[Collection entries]
Start of Block

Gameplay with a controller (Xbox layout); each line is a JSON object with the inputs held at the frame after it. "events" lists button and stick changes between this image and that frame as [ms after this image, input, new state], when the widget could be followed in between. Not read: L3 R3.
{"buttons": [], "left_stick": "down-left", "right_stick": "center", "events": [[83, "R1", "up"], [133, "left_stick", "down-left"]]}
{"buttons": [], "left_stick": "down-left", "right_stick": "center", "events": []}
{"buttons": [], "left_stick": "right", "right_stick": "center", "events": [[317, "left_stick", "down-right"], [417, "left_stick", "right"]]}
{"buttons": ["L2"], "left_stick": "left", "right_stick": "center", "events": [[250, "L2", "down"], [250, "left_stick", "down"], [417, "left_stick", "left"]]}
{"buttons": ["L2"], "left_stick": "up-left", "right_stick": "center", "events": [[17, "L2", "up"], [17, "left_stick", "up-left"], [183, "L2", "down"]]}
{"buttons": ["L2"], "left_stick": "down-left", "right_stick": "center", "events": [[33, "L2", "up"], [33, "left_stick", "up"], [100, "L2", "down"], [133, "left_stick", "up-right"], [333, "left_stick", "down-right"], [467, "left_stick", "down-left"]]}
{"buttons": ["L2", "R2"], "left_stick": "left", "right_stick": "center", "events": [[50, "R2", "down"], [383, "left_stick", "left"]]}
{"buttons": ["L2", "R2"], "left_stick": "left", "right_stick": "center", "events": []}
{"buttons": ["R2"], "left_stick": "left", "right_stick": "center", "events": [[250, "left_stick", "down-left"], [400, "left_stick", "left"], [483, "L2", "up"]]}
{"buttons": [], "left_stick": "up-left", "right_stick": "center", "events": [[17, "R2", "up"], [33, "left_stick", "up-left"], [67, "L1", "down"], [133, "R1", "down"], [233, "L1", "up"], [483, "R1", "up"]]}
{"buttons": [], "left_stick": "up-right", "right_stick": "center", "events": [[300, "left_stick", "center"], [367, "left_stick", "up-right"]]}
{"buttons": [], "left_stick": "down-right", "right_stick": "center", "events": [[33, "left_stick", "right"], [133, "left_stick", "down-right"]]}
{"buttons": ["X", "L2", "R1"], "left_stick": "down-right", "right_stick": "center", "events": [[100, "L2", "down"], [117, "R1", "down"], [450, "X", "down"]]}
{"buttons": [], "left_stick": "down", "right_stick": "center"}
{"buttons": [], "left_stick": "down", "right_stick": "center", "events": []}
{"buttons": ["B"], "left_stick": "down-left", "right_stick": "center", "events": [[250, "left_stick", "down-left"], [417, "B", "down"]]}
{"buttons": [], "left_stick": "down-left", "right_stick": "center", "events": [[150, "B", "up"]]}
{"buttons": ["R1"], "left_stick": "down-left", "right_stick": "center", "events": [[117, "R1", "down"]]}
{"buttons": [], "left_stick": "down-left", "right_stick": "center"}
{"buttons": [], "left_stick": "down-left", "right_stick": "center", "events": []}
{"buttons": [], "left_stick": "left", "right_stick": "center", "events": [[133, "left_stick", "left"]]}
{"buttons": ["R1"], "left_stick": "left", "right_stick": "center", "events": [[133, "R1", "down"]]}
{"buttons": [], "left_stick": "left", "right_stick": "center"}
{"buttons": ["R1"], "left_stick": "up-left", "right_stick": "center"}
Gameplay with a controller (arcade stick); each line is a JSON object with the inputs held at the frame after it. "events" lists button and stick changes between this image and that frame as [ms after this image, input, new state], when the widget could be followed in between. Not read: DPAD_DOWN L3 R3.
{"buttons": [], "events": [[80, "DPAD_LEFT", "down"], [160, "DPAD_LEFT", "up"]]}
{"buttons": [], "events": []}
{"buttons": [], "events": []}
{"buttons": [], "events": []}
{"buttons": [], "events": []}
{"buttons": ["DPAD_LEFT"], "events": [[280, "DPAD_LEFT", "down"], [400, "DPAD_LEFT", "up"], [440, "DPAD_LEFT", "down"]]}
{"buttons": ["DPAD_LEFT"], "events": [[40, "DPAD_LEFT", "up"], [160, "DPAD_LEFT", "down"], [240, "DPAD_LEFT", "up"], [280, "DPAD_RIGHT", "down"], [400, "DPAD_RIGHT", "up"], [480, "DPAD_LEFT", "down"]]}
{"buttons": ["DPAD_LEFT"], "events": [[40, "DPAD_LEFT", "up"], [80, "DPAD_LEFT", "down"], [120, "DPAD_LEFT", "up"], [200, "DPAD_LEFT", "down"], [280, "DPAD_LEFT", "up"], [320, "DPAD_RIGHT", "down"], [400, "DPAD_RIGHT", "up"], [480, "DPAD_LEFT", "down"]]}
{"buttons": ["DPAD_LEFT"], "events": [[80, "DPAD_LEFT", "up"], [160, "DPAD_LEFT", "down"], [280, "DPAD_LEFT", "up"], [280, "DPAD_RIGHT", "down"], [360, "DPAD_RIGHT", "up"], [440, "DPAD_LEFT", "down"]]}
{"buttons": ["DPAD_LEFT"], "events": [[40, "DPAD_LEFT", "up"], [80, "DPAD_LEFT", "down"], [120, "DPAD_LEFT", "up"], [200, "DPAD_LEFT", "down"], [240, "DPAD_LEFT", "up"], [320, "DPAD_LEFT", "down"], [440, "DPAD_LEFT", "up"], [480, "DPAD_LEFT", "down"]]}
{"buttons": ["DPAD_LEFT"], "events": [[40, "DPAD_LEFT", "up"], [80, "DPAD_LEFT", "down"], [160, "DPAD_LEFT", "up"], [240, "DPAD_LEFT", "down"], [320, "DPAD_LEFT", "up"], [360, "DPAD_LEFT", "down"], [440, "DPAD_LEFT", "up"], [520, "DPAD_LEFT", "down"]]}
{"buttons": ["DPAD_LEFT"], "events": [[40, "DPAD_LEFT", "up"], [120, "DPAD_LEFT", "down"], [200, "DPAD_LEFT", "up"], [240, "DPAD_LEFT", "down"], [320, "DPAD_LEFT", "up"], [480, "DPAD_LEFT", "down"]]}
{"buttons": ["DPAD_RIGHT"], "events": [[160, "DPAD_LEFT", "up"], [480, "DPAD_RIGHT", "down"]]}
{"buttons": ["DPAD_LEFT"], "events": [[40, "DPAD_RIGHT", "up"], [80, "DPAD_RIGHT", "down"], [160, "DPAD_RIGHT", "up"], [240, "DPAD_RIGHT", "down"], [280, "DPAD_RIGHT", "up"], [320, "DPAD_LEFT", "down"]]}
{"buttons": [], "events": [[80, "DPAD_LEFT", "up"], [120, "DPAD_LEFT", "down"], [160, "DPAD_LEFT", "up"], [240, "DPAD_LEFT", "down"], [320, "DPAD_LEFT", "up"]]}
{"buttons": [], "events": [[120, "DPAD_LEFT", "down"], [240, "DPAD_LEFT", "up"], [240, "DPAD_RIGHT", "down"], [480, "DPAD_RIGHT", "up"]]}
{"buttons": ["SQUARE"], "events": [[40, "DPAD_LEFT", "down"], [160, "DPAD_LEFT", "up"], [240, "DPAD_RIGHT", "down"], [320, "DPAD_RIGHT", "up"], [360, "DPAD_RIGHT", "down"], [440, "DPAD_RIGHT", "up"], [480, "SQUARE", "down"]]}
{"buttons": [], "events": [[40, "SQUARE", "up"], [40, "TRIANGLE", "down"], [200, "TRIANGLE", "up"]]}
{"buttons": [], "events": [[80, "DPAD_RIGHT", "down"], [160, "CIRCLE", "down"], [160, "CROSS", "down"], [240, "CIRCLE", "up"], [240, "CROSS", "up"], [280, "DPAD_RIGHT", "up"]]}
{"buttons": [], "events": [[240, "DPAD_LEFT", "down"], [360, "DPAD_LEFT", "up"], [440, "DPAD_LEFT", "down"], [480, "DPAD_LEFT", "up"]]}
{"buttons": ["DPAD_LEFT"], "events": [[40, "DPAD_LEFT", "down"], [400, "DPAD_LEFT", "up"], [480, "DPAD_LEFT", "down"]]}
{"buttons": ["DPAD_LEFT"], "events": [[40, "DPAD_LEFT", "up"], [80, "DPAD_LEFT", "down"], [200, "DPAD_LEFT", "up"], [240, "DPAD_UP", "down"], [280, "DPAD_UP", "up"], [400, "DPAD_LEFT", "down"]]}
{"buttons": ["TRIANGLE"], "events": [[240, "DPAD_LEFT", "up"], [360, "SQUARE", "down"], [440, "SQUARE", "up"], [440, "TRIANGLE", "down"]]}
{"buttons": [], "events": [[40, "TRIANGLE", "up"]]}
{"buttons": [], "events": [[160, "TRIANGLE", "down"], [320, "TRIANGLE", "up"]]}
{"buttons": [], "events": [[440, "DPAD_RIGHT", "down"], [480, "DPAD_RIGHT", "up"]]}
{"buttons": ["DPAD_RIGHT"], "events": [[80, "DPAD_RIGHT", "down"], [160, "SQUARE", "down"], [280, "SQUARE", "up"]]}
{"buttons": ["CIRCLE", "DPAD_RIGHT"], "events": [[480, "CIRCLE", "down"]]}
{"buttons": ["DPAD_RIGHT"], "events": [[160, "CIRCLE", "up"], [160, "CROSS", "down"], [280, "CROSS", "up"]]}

End of Block

▸ **Problem requirements**: Count how many lines above carry the word "CIRCLE". Only the number is required.

▸ **Written response**: 3